§ **WHAT TO WORK ON**
In the listing below, swap "казнь" for "му́ку" in the lines starting at the one containing "Нравоуче́ние два́десять четве́ртое: О" and ending with the one containing "просвети́тися свы́ше, мно́го". Reproduce only those lines, with nothing else altered.
□ □ □
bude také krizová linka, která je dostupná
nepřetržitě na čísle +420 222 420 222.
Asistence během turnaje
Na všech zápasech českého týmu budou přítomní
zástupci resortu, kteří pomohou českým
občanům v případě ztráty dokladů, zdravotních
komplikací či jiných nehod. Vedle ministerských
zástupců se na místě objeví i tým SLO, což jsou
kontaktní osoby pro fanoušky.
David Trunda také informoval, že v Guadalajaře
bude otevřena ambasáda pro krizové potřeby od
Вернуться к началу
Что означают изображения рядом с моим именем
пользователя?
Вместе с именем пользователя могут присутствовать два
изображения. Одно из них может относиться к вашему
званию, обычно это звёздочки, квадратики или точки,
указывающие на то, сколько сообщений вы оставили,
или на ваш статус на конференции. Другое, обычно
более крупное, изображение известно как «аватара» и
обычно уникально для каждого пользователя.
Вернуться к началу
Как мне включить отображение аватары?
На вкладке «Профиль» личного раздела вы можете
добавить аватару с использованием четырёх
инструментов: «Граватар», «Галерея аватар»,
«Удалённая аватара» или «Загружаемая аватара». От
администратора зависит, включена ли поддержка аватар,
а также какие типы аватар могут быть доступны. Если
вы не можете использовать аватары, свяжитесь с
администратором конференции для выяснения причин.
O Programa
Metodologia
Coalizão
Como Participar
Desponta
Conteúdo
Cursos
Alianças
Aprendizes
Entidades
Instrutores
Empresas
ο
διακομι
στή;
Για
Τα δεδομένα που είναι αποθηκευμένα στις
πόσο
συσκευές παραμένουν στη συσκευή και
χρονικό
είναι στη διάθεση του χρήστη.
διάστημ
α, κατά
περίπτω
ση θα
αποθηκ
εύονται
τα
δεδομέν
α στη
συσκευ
□ □ □
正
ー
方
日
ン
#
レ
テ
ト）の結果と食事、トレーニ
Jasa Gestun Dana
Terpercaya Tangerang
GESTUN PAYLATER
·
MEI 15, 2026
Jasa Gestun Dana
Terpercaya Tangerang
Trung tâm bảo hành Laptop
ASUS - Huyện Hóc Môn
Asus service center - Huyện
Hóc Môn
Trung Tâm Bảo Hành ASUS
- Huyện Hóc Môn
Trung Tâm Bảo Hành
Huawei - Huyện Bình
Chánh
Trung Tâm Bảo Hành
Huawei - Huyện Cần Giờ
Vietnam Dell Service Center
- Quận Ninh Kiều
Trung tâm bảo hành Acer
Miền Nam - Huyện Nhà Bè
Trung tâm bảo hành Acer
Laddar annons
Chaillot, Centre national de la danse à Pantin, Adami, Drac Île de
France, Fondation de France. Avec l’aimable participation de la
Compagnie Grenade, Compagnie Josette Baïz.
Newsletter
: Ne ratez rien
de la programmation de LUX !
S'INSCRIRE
□ □ □
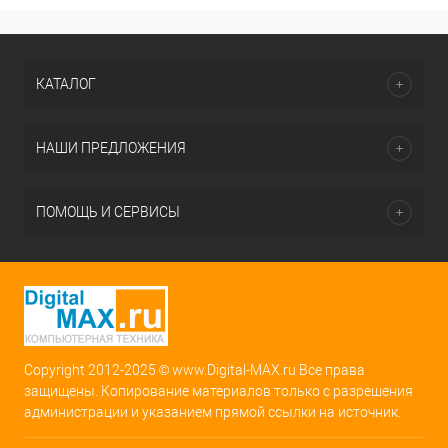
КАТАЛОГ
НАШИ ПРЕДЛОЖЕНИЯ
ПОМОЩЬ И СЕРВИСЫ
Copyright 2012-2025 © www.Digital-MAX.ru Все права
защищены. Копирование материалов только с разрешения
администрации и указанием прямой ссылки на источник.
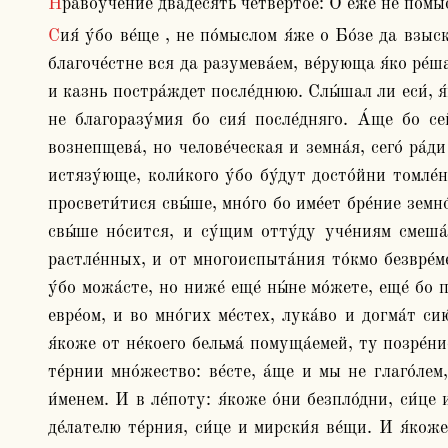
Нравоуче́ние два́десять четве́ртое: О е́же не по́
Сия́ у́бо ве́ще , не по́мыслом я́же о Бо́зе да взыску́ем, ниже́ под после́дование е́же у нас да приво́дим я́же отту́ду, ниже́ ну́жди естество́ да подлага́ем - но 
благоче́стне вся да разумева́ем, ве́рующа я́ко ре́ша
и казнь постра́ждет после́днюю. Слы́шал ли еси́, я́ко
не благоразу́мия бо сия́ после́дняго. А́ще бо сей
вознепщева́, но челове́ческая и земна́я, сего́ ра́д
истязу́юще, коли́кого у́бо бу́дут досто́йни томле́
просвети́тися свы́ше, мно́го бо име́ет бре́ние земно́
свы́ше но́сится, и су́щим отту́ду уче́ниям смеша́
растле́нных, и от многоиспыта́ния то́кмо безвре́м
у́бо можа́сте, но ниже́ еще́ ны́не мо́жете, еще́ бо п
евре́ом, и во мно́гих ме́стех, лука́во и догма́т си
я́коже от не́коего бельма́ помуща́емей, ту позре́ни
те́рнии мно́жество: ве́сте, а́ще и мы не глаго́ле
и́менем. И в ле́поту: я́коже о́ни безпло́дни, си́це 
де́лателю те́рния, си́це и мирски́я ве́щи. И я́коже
□ □ □
§ **ANSWER TO THIS TASK**
Нравоуче́ние два́десять четве́ртое: О е́же не по́
Сия́ у́бо ве́ще , не по́мыслом я́же о Бо́зе да взыску́ем, ниже́ под после́дование е́же у нас да приво́дим я́же отту́ду, ниже́ ну́жди естество́ да подлага́ем - но 
благоче́стне вся да разумева́ем, ве́рующа я́ко ре́ша
и му́ку постра́ждет после́днюю. Слы́шал ли еси́, я́ко
не благоразу́мия бо сия́ после́дняго. А́ще бо сей
вознепщева́, но челове́ческая и земна́я, сего́ ра́д
истязу́юще, коли́кого у́бо бу́дут досто́йни томле́
просвети́тися свы́ше, мно́го бо име́ет бре́ние земно́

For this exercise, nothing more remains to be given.